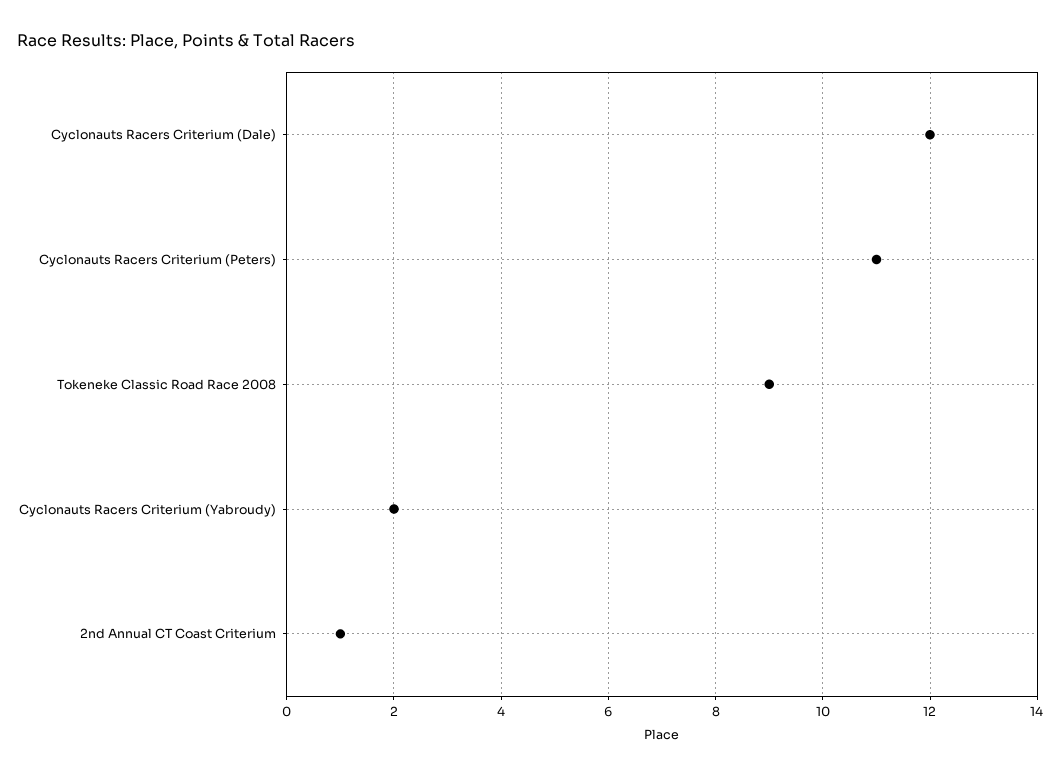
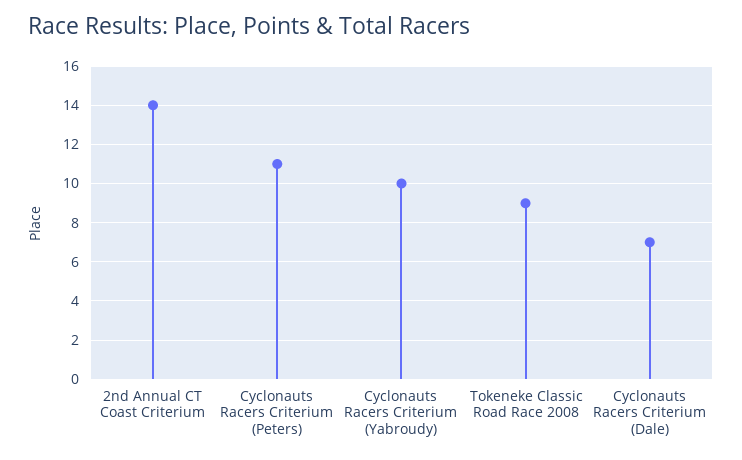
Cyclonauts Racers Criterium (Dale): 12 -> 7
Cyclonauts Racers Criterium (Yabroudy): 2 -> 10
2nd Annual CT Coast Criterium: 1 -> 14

==

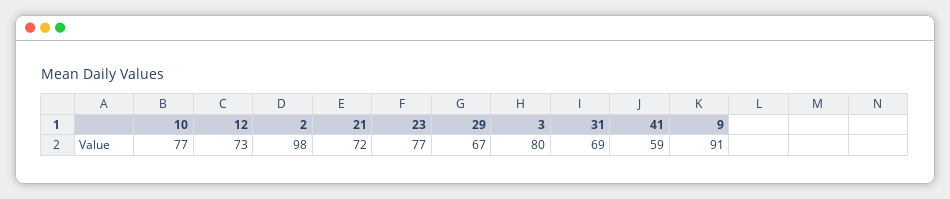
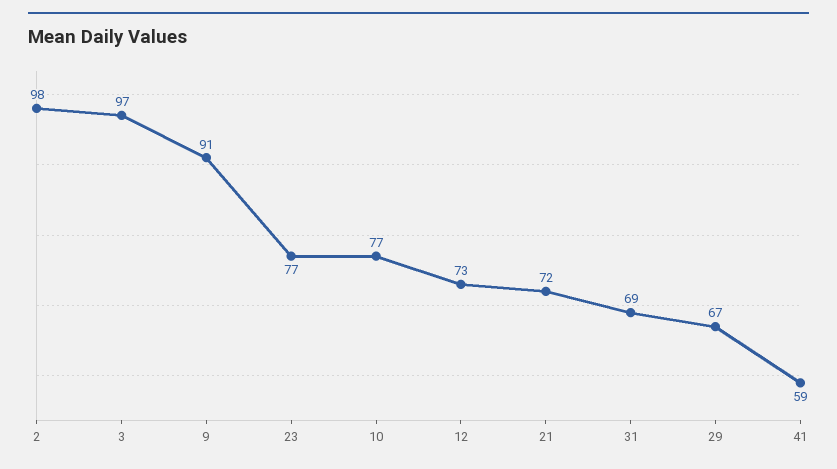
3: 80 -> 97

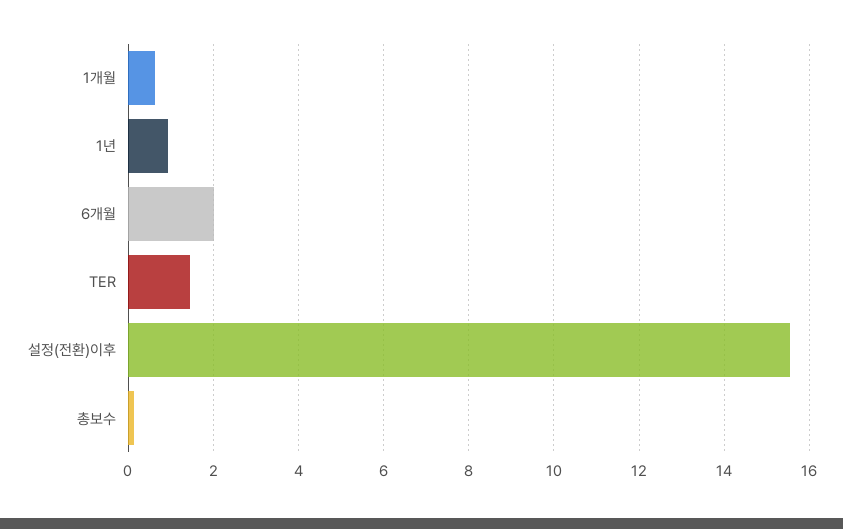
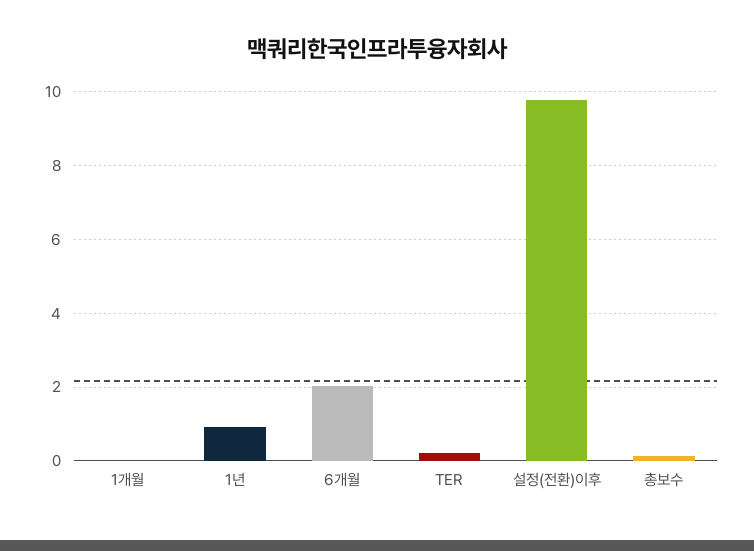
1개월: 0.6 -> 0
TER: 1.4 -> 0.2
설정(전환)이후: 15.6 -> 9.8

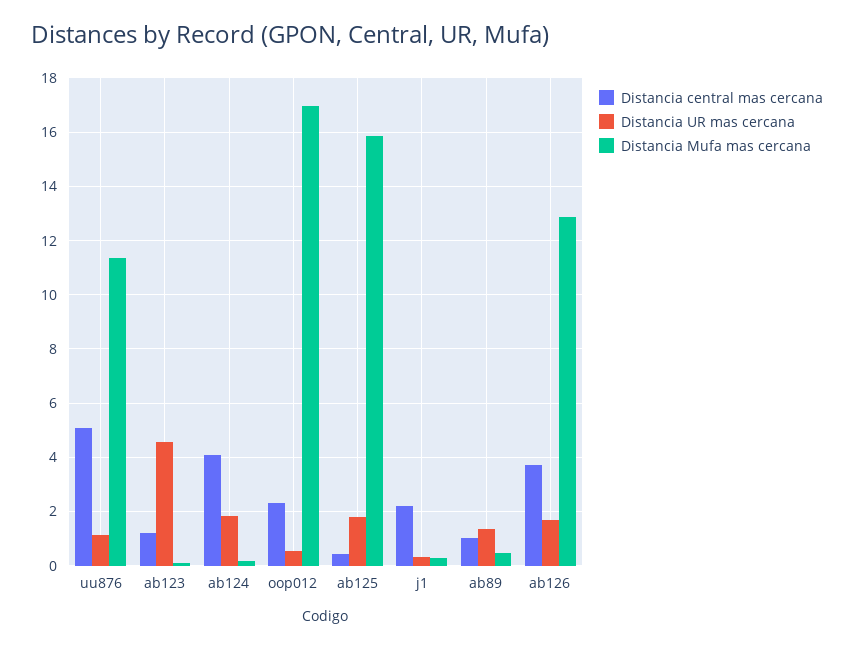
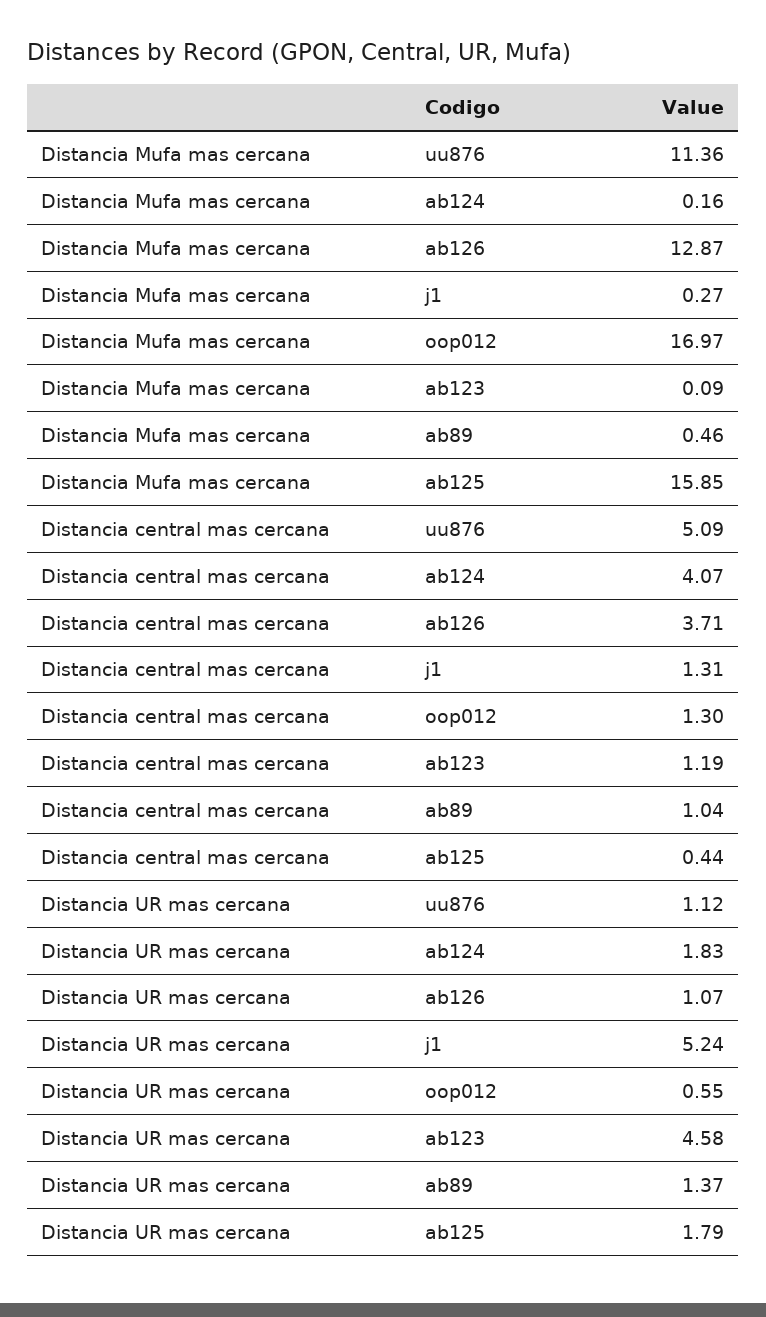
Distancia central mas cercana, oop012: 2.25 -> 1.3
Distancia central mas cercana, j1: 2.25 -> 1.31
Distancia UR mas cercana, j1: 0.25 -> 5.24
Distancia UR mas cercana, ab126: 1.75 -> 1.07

### TASK TO COMPLETE
The stretch to restate runs from the line above containing "3: 80 -> 97" through the line containing "Distancia UR mas cercana, ab126: 1.75 -> 1.07". Copy it word for word, ends included, without pictures.

### TASK OUTPUT
3: 80 -> 97

1개월: 0.6 -> 0
TER: 1.4 -> 0.2
설정(전환)이후: 15.6 -> 9.8

Distancia central mas cercana, oop012: 2.25 -> 1.3
Distancia central mas cercana, j1: 2.25 -> 1.31
Distancia UR mas cercana, j1: 0.25 -> 5.24
Distancia UR mas cercana, ab126: 1.75 -> 1.07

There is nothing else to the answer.